Currently, spent nuclear fuel (SNF) is stored in onsite independent spent fuel storage installations (ISFSIs), which are dry storage facilities, at 55 nuclear power plant sites. Because the SNF will be stored at ISFSIs for an extended period of time, there is growing concern with regards to the behavior of the SNF within these dry storage systems during earthquakes. To address these concerns, Sandia National Lab (SNL) under the Spent Fuel Waste Disposition (SFWD) program is planning to conduct a series of earthquake shake table tests. The goal of this test program is to determine the strains and accelerations on fuel assembly hardware and cladding during earthquakes of different magnitudes to better quantify the potential damage an earthquake could inflict on spent nuclear fuel rods. Ground motions representative of the different seismic, tectonic and site conditions in United States for seismic hazard levels from 1E-3 to 1E-5 mean annual frequency of exceedance have been developed for this test program to capture the range of seismic environments for dry-cask storage. It is widely known that soil-structure interactions (SSI) effects would alter the ground motions as they interact with the ISFSI concrete pad and dry storage system. These SSI effects should be considered to transfer the ground motions (free field motion of the rock or soil) to the top of the ISFSI pad which will serve as inputs to the Large High-Performance Outdoor Shake Table (LHPOST) at the University of California San Diego (UCSD).
The shake table experiments are designed to consist of one dry cask sitting on a concrete pad poured over the platen of the shake table. The effects of the underlaying soil as well as of the neighbor casks as in an actual ISFSI are numerically simulated through SSI analyses and applied as input motion to the shake table.
A set of SSI Analyses are performed with two main objectives: (1) generate (SSI) input motions for the shake table, and (2) simulate the seismic cask behavior to inform the experimental program. A phased implementation is used for seismic simulations.
Phase 1 performs linear equivalent SSI analysis. A model for the SSI system is used consisting of a soil model that represents the site conditions and a structural model that represents the ISFSI: concrete pad and casks. The SSI motions resulting from the linear equivalent analysis, acceleration time histories at the center of the pad, need to be further evaluated, particularly when relative displacements between the cask and the pad occurs, which could invalidate the assumptions for linear equivalent behavior. The output SSI motions are used as input motion for a Phase 2 model. Qualified SSI motions are used as shake table input motions.
Phase 2 performs nonlinear structural analysis. A structural model that represents a concrete pad and a detailed model of one cask, including internals and fuel rods, is used. The interface between the cask and the pad is modeled with nonlinear contact elements, to explicitly simulate the potential relative displacement (sliding and/or uplift) between the cask and the concrete pad. Input motions consist of output motions (including SSI effects) from Phase 1. The site and SSI effects is only implicitly represented through input motions. Seismic behavior of fuel rods is explicitly simulated and evaluated. Critical cases that identify invalid SSI motions are evaluated in Phase 3.

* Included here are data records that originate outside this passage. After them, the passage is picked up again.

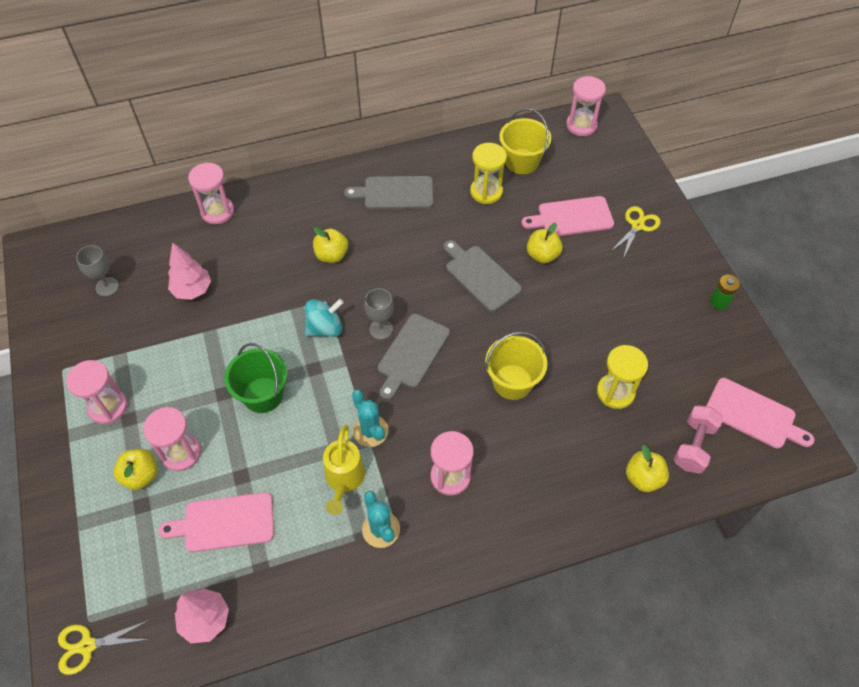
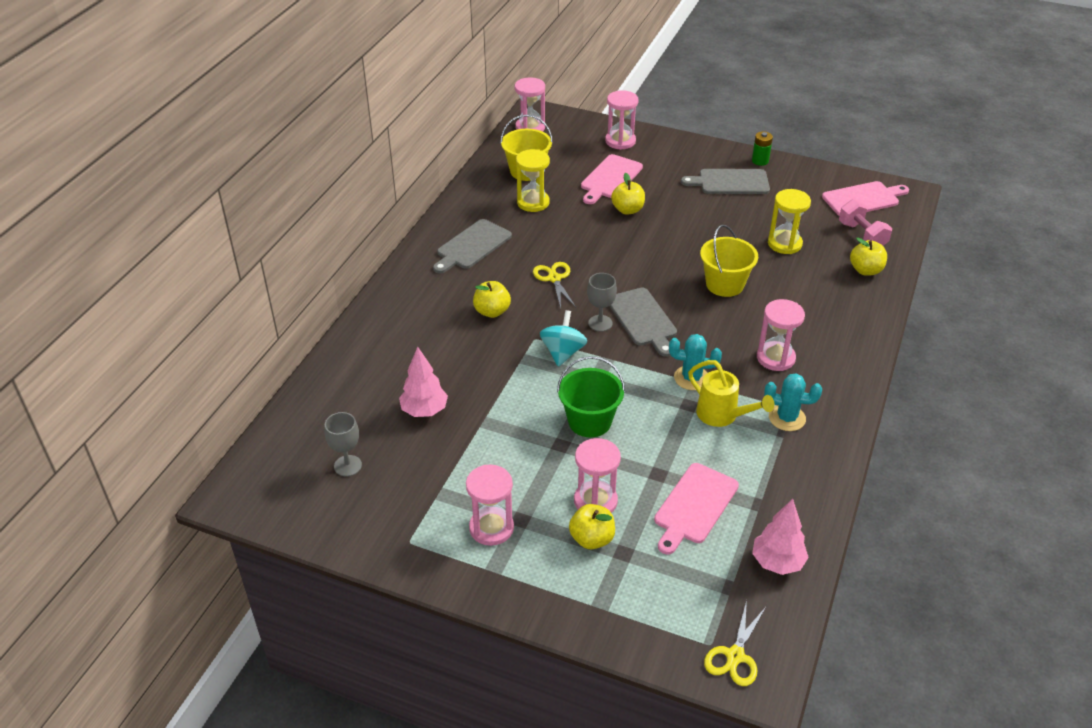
camera: 50 degrees left, 15 degrees down
(217, 212) = (354, 353): pink hourglass -> pink hourglass (620, 141)
(480, 276) = (610, 248): grey cutting board -> grey cutting board (730, 182)
(637, 226) = (655, 156): yellow scissors -> yellow scissors (554, 278)

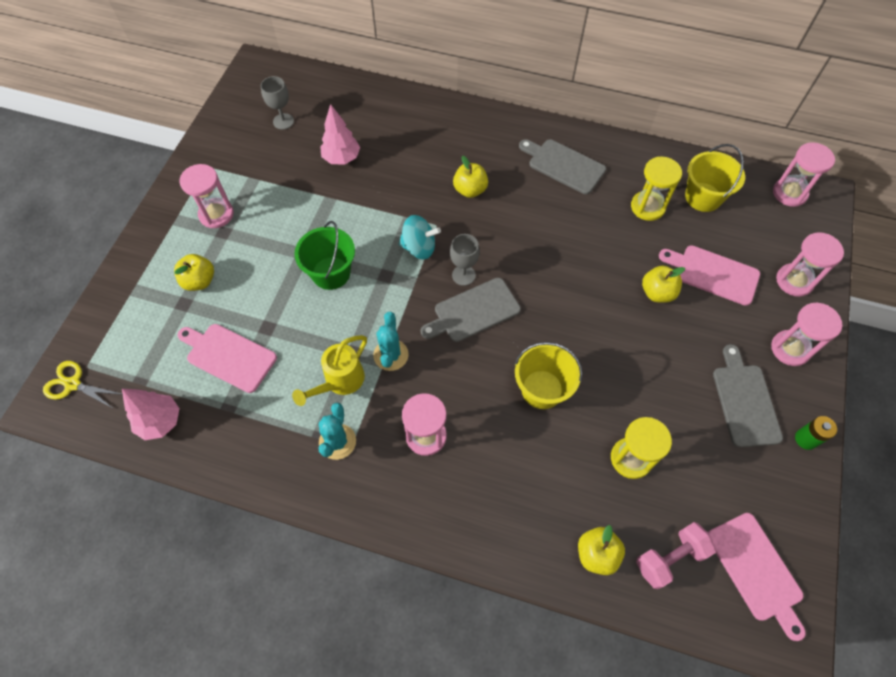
camera: 85 degrees right, 20 degrees up
(554, 278) = (525, 234): yellow scissors -> none
(595, 501) = (239, 282): pink hourglass -> pink hourglass (790, 349)

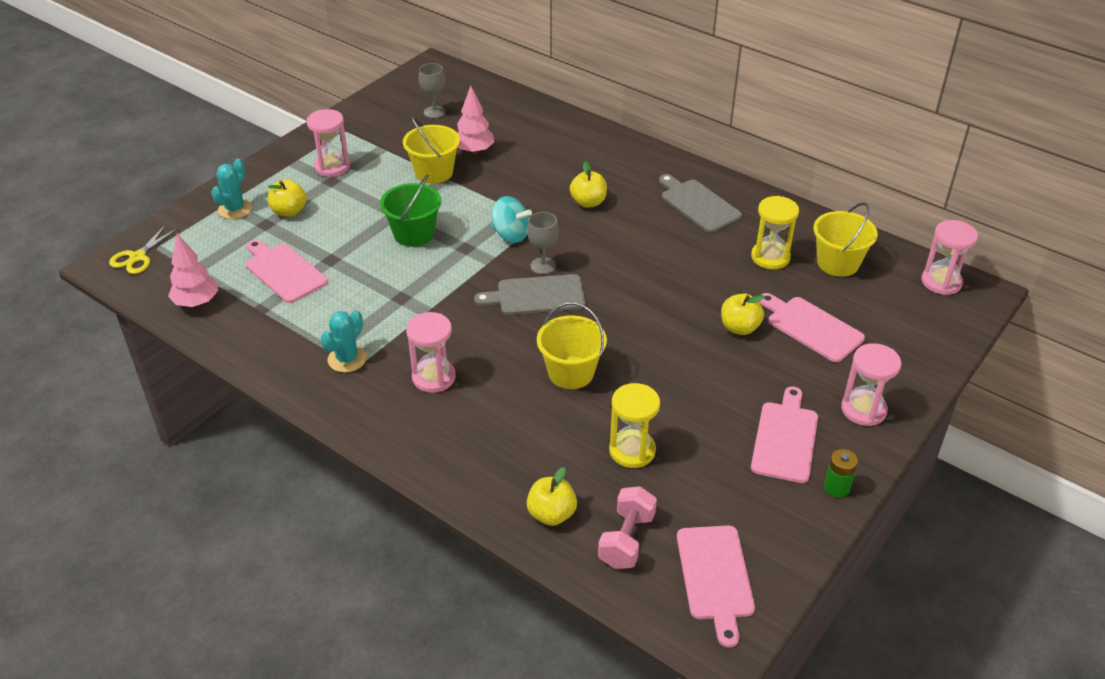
camera: 20 degrees right, 20 degrees down
(73, 384) = (137, 257): yellow scissors -> yellow scissors turned 105 degrees counterclockwise
(316, 194) = (434, 172): none -> yellow bucket
(340, 381) = (375, 316): yellow watering can -> none
(391, 355) = (435, 308): turquoise cactus -> turquoise cactus (235, 209)
(670, 558) = (626, 540): pink dumbbell -> pink dumbbell turned 60 degrees counterclockwise
(745, 401) = (785, 438): grey cutting board -> pink cutting board
(794, 281) = (902, 355): pink hourglass -> none

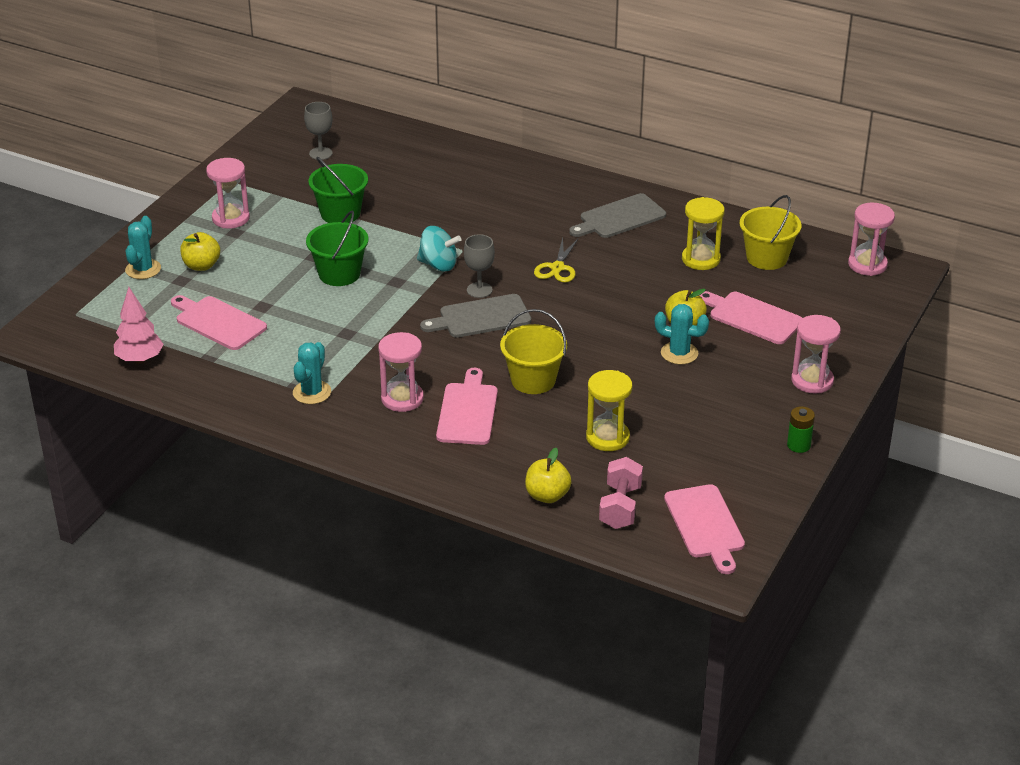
camera: 10 degrees left, 5 degrees down
(137, 257) = (59, 325): yellow scissors -> yellow scissors (557, 268)
(434, 172) = (340, 213): yellow bucket -> green bucket
(474, 151) = (376, 188): pink tree -> none
(588, 202) = (508, 227): yellow apple -> none
(698, 204) = (619, 218): grey cutting board -> grey cutting board turned 75 degrees counterclockwise
(728, 360) = (679, 353): none -> turquoise cactus
(785, 438) = (745, 412): pink cutting board -> pink cutting board (468, 411)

Phase 3 is implemented to perform nonlinear SSI analysis for selected critical cases identified on Phase 2. A model for the SSI system is used which includes an explicit representation of the site and nonlinear structural model of the pad/cask system. The output motions from nonlinear SSI analyses are used as shake table input motions.
The phased SSI implementation allows to generate realistic SSI motions to be used as input motion for the shake table experiments, as well as to evaluate the range of validity for equivalent linear analysis for seismic behavior of dry casks under a wide range of tectonic and site conditions in United States.
The experimental results from the shake table will provide insights about the seismic behavior of spent fuel rods, as well as additional resources to evaluate the performance of the different analysis phases used for this project.